= What needs to be done =
A faithful copy of all the data is required; pictures should not be included.

= Source material =
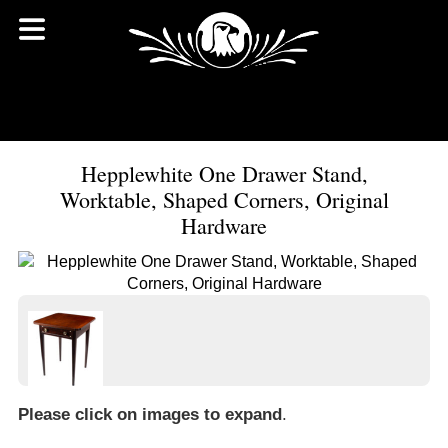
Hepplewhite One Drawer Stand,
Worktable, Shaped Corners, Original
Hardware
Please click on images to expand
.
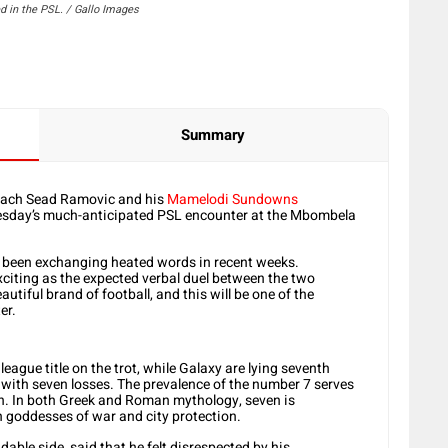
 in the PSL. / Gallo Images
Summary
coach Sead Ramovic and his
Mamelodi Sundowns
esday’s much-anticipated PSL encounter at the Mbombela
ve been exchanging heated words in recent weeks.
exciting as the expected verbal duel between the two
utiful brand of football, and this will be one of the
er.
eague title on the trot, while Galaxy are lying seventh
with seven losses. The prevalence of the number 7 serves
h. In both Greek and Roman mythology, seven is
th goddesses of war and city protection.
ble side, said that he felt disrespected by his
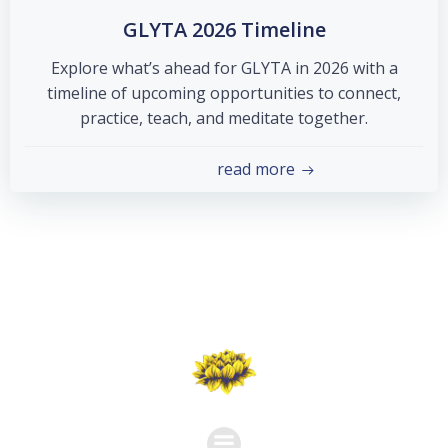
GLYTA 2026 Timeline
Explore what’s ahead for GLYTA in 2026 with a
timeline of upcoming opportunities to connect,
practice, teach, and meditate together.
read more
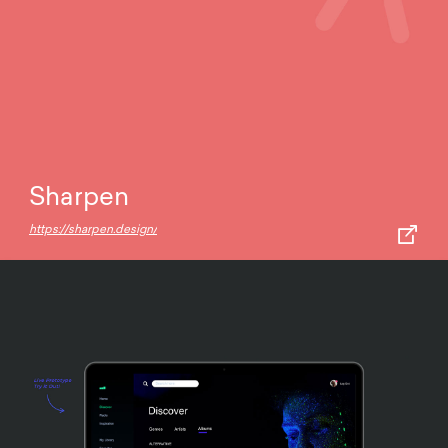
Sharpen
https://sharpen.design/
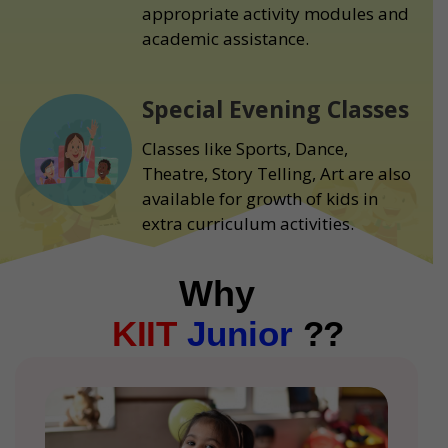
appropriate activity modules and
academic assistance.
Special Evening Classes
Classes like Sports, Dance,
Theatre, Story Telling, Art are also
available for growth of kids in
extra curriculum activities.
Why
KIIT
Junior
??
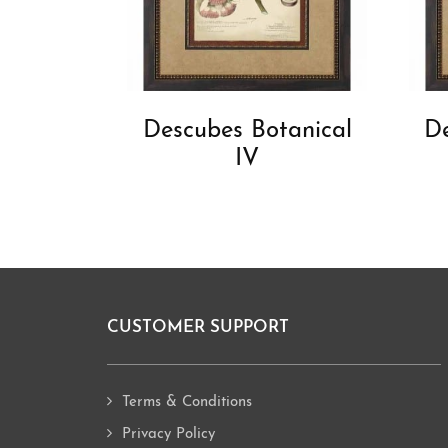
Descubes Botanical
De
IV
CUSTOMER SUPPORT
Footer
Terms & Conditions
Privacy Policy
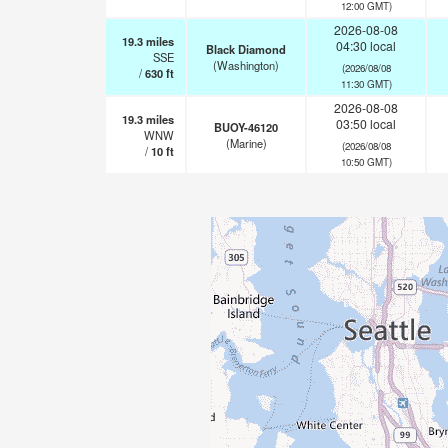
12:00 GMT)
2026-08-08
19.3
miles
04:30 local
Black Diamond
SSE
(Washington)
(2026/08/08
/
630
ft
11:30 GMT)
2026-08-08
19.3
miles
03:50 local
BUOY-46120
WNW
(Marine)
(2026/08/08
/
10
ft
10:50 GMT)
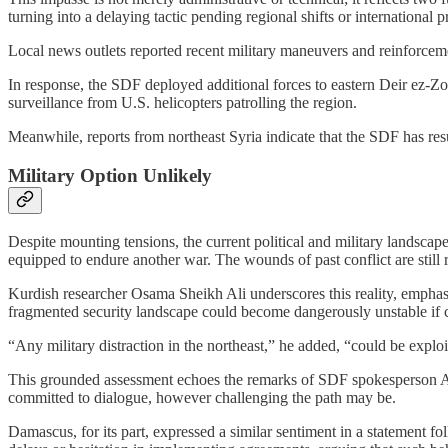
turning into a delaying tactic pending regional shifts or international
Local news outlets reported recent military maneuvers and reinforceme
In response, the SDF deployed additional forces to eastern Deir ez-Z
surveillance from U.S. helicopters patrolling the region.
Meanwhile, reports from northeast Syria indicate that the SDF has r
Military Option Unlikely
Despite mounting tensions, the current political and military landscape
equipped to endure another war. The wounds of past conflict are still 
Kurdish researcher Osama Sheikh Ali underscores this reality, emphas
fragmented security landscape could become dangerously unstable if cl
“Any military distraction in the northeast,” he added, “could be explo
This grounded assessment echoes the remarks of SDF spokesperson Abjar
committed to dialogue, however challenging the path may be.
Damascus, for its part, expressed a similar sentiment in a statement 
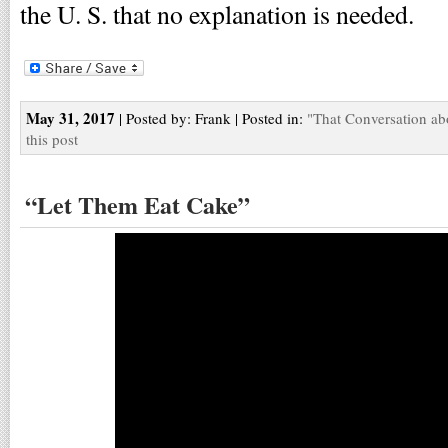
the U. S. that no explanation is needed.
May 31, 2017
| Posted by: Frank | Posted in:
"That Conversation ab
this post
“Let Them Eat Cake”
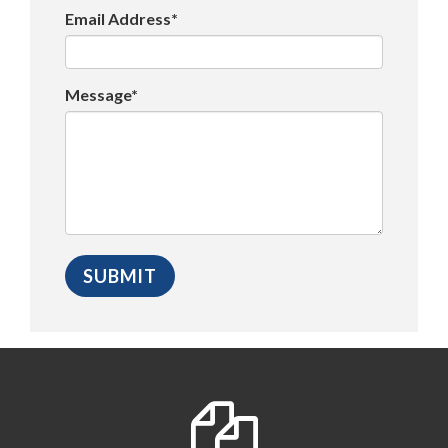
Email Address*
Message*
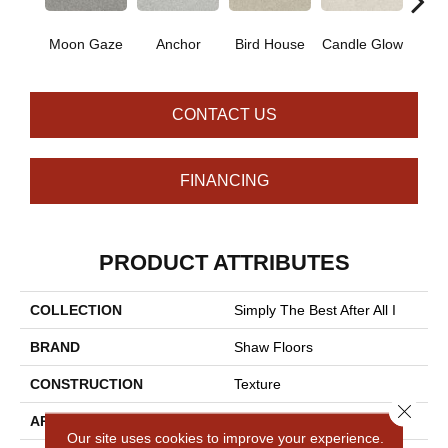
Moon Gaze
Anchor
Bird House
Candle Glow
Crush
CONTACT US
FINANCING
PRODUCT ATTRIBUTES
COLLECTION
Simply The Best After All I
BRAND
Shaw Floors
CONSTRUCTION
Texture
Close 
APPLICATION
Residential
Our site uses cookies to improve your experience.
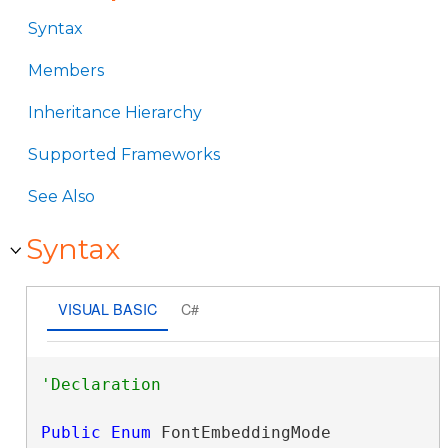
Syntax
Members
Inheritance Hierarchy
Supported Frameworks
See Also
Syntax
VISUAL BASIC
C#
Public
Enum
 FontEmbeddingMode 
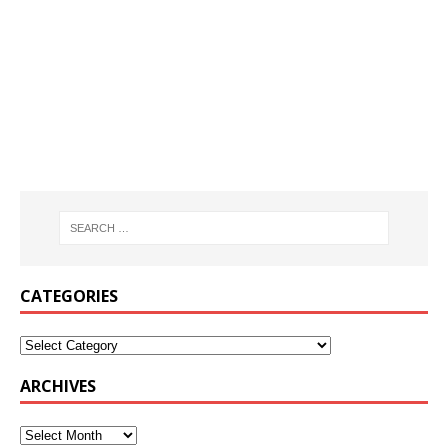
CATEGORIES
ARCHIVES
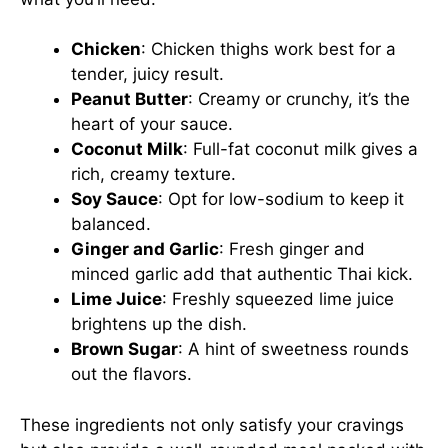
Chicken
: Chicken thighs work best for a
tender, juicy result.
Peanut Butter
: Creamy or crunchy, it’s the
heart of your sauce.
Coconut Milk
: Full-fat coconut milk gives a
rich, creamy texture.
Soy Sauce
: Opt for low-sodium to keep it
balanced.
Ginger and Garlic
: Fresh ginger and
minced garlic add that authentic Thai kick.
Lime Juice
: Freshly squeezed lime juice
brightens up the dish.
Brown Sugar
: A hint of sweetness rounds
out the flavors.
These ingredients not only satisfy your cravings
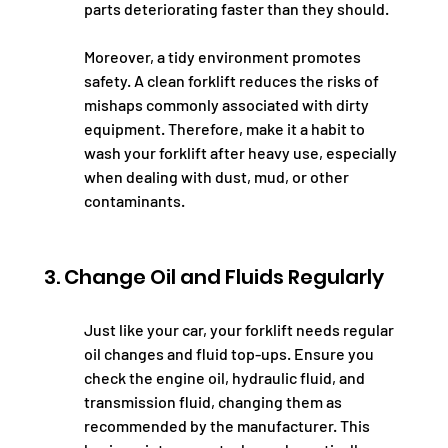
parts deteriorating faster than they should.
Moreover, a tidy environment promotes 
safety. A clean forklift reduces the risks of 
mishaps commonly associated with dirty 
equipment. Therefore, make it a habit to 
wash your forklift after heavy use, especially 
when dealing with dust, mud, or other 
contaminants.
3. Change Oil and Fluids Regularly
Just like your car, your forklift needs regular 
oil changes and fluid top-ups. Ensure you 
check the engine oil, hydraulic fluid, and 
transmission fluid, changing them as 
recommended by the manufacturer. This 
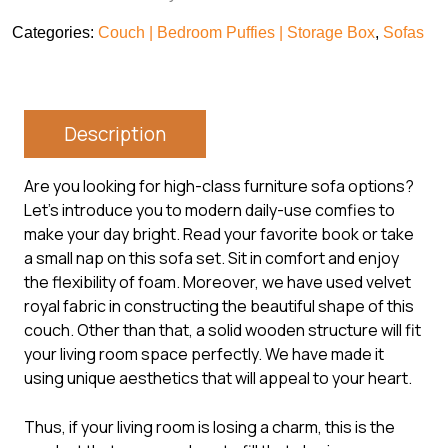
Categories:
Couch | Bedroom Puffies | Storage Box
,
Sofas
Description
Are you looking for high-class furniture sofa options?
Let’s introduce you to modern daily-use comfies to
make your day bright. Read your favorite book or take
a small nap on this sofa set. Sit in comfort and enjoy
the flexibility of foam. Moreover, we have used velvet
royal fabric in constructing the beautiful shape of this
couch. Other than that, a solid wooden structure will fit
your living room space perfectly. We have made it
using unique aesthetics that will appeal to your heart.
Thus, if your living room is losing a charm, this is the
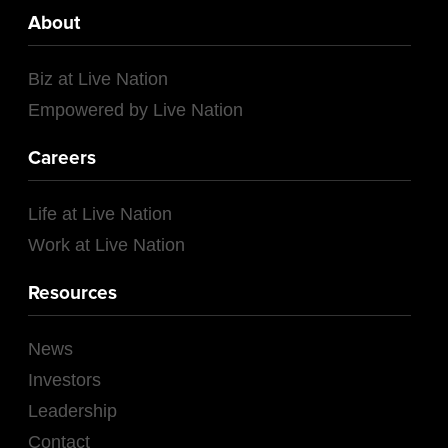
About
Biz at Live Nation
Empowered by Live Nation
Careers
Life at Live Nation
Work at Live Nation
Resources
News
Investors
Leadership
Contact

= Exercise result =
Hepplewhite One Drawer Stand,
Worktable, Shaped Corners, Original
Hardware
Please click on images to expand
.
 in the PSL. / Gallo Images
Summary
coach Sead Ramovic and his
Mamelodi Sundowns
esday’s much-anticipated PSL encounter at the Mbombela
ve been exchanging heated words in recent weeks.
exciting as the expected verbal duel between the two
utiful brand of football, and this will be one of the
er.
eague title on the trot, while Galaxy are lying seventh
with seven losses. The prevalence of the number 7 serves
h. In both Greek and Roman mythology, seven is
th goddesses of war and city protection.
ble side, said that he felt disrespected by his
GLYTA 2026 Timeline
Explore what’s ahead for GLYTA in 2026 with a
timeline of upcoming opportunities to connect,
practice, teach, and meditate together.
read more
Sharpen
https://sharpen.design/
appropriate activity modules and
academic assistance.
Special Evening Classes
Classes like Sports, Dance,
Theatre, Story Telling, Art are also
available for growth of kids in
extra curriculum activities.
Why
KIIT
Junior
??
Descubes Botanical
De
IV
CUSTOMER SUPPORT
Footer
Terms & Conditions
Privacy Policy
12:00 GMT)
2026-08-08
19.3
miles
04:30 local
Black Diamond
SSE
(Washington)
(2026/08/08
/
630
ft
11:30 GMT)
2026-08-08
19.3
miles
03:50 local
BUOY-46120
WNW
(Marine)
(2026/08/08
/
10
ft
10:50 GMT)
turning into a delaying tactic pending regional shifts or international
Local news outlets reported recent military maneuvers and reinforceme
In response, the SDF deployed additional forces to eastern Deir ez-Z
surveillance from U.S. helicopters patrolling the region.
Meanwhile, reports from northeast Syria indicate that the SDF has r
Military Option Unlikely
Despite mounting tensions, the current political and military landscape
equipped to endure another war. The wounds of past conflict are still 
Kurdish researcher Osama Sheikh Ali underscores this reality, emphas
fragmented security landscape could become dangerously unstable if cl
“Any military distraction in the northeast,” he added, “could be explo
This grounded assessment echoes the remarks of SDF spokesperson Abjar
committed to dialogue, however challenging the path may be.
Damascus, for its part, expressed a similar sentiment in a statement 
the U. S. that no explanation is needed.
May 31, 2017
| Posted by: Frank | Posted in:
"That Conversation ab
this post
“Let Them Eat Cake”
Email Address*
Message*
Moon Gaze
Anchor
Bird House
Candle Glow
Crush
CONTACT US
FINANCING
PRODUCT ATTRIBUTES
COLLECTION
Simply The Best After All I
BRAND
Shaw Floors
CONSTRUCTION
Texture
Close 
APPLICATION
Residential
Our site uses cookies to improve your experience.
Syntax
Members
Inheritance Hierarchy
Supported Frameworks
See Also
Syntax
VISUAL BASIC
C#
Public
Enum
 FontEmbeddingMode 
CATEGORIES
ARCHIVES
Chicken
: Chicken thighs work best for a
tender, juicy result.
Peanut Butter
: Creamy or crunchy, it’s the
heart of your sauce.
Coconut Milk
: Full-fat coconut milk gives a
rich, creamy texture.
Soy Sauce
: Opt for low-sodium to keep it
balanced.
Ginger and Garlic
: Fresh ginger and
minced garlic add that authentic Thai kick.
Lime Juice
: Freshly squeezed lime juice
brightens up the dish.
Brown Sugar
: A hint of sweetness rounds
out the flavors.
These ingredients not only satisfy your cravings
parts deteriorating faster than they should.
Moreover, a tidy environment promotes 
safety. A clean forklift reduces the risks of 
mishaps commonly associated with dirty 
equipment. Therefore, make it a habit to 
wash your forklift after heavy use, especially 
when dealing with dust, mud, or other 
contaminants.
3. Change Oil and Fluids Regularly
Just like your car, your forklift needs regular 
oil changes and fluid top-ups. Ensure you 
check the engine oil, hydraulic fluid, and 
transmission fluid, changing them as 
recommended by the manufacturer. This 
Categories:
Couch | Bedroom Puffies | Storage Box
,
Sofas
Description
Are you looking for high-class furniture sofa options?
Let’s introduce you to modern daily-use comfies to
make your day bright. Read your favorite book or take
a small nap on this sofa set. Sit in comfort and enjoy
the flexibility of foam. Moreover, we have used velvet
royal fabric in constructing the beautiful shape of this
couch. Other than that, a solid wooden structure will fit
your living room space perfectly. We have made it
using unique aesthetics that will appeal to your heart.
Thus, if your living room is losing a charm, this is the
About
Biz at Live Nation
Empowered by Live Nation
Careers
Life at Live Nation
Work at Live Nation
Resources
News
Investors
Leadership
Contact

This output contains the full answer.